DATA.
----------------------------------------
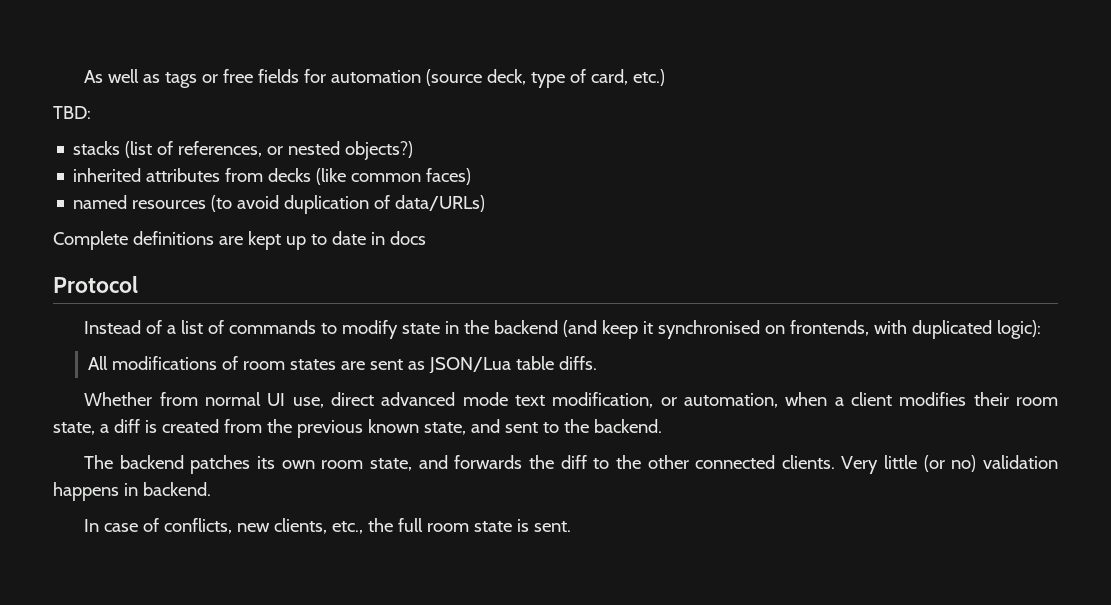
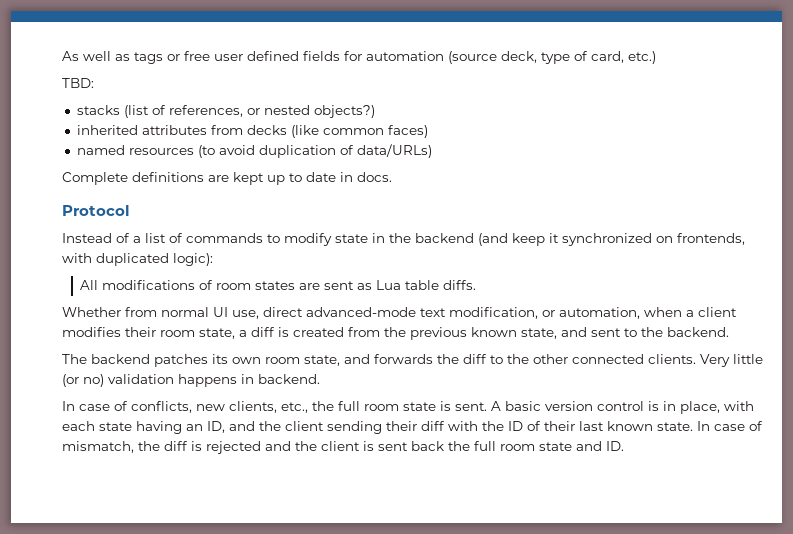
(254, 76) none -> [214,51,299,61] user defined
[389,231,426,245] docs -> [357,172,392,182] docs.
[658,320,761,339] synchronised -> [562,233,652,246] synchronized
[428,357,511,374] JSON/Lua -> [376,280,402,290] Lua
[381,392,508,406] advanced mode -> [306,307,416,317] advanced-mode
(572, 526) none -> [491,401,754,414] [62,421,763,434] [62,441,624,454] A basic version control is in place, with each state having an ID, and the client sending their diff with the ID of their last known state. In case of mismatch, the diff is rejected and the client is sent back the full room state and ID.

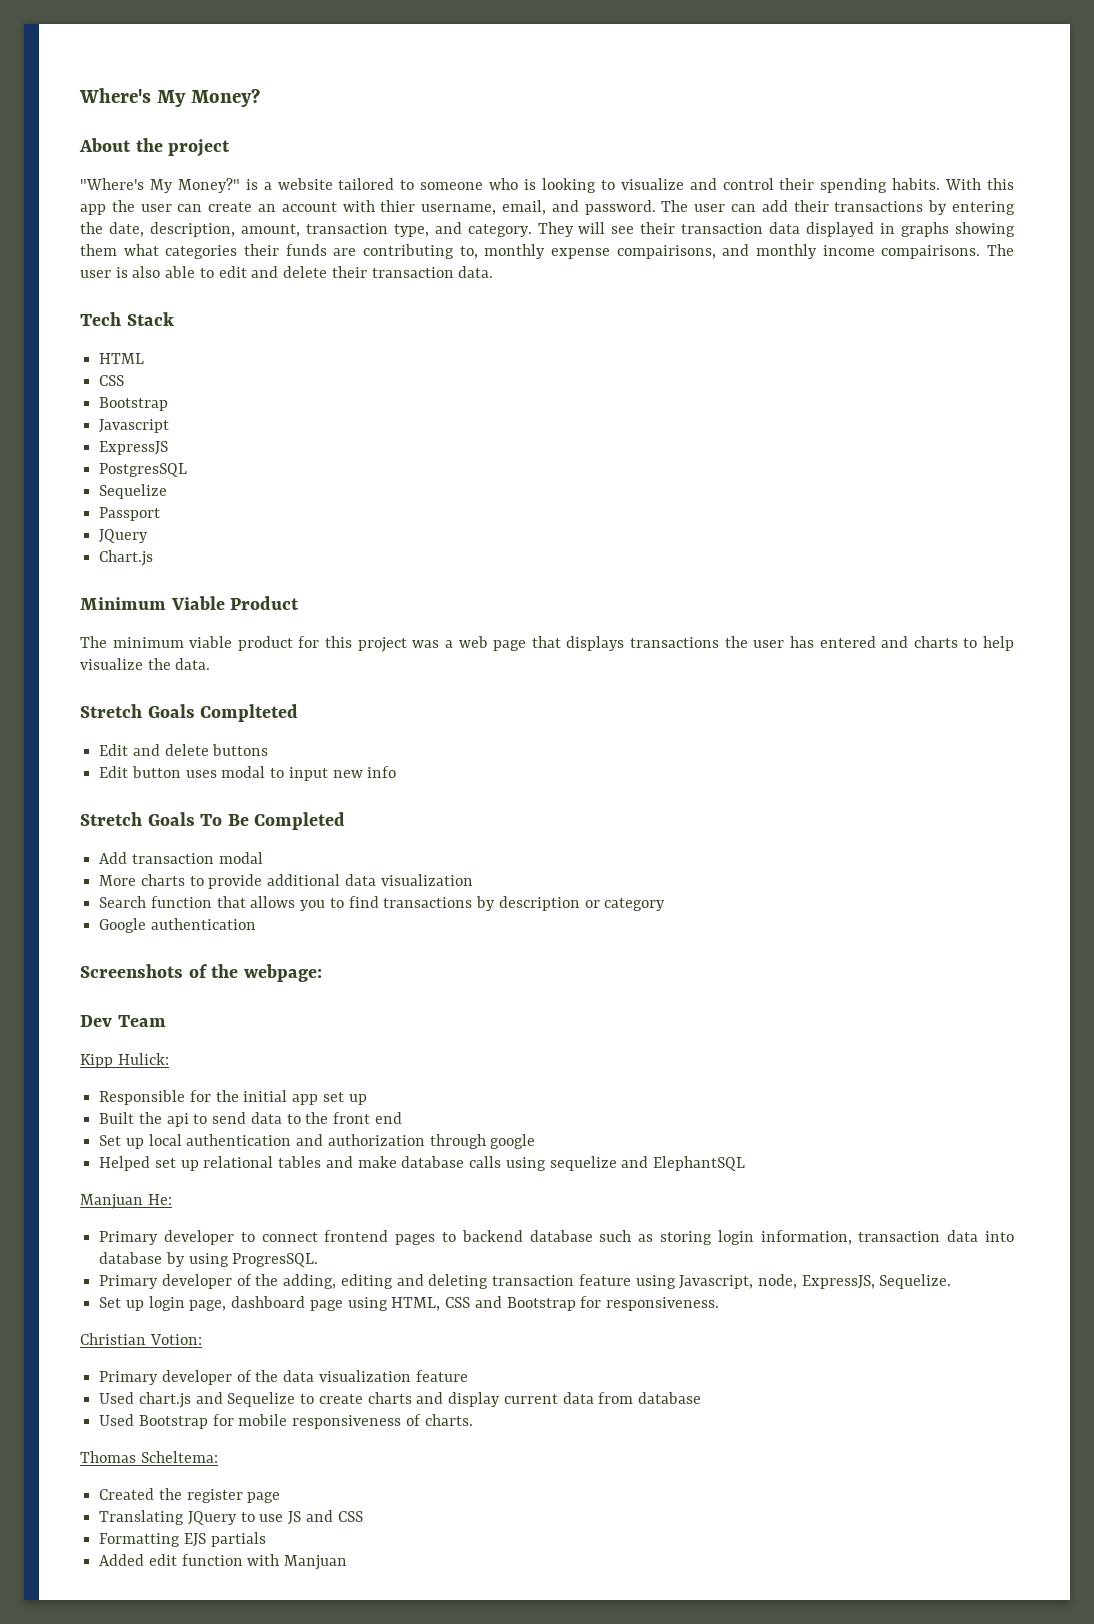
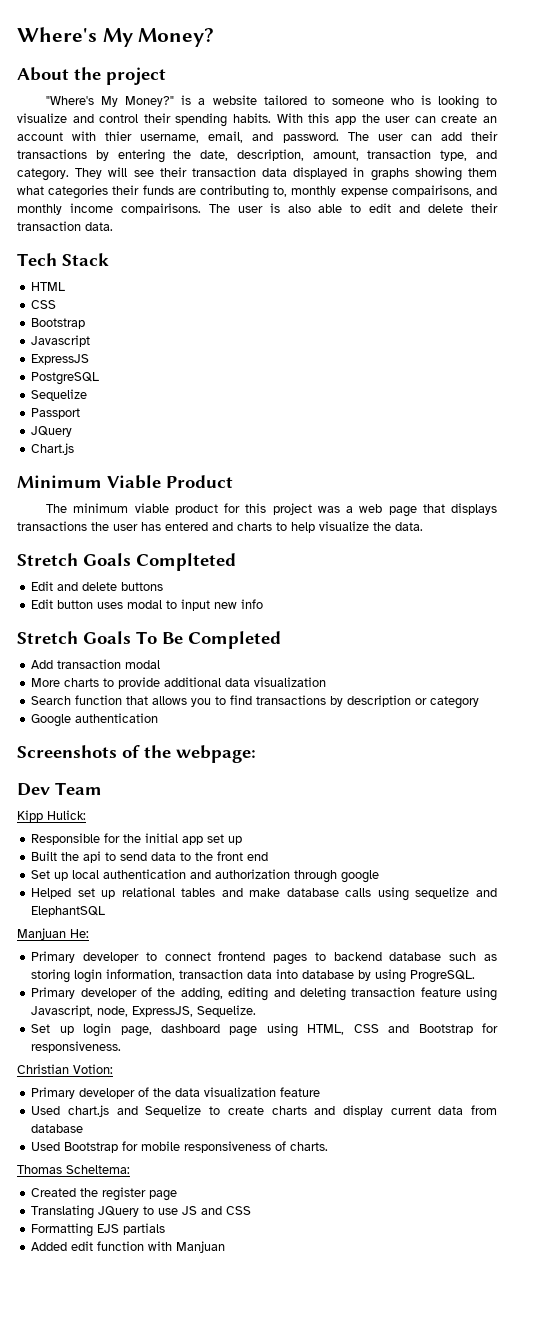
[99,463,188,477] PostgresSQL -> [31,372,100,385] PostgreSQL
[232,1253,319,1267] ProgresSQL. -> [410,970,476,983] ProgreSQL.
----------------------------------------
WHAT TO DO.
Reproduce every line above exactly, pictures excluded.

OUTPUT OF THE EXERCISE.
(254, 76) none -> [214,51,299,61] user defined
[389,231,426,245] docs -> [357,172,392,182] docs.
[658,320,761,339] synchronised -> [562,233,652,246] synchronized
[428,357,511,374] JSON/Lua -> [376,280,402,290] Lua
[381,392,508,406] advanced mode -> [306,307,416,317] advanced-mode
(572, 526) none -> [491,401,754,414] [62,421,763,434] [62,441,624,454] A basic version control is in place, with each state having an ID, and the client sending their diff with the ID of their last known state. In case of mismatch, the diff is rejected and the client is sent back the full room state and ID.

[99,463,188,477] PostgresSQL -> [31,372,100,385] PostgreSQL
[232,1253,319,1267] ProgresSQL. -> [410,970,476,983] ProgreSQL.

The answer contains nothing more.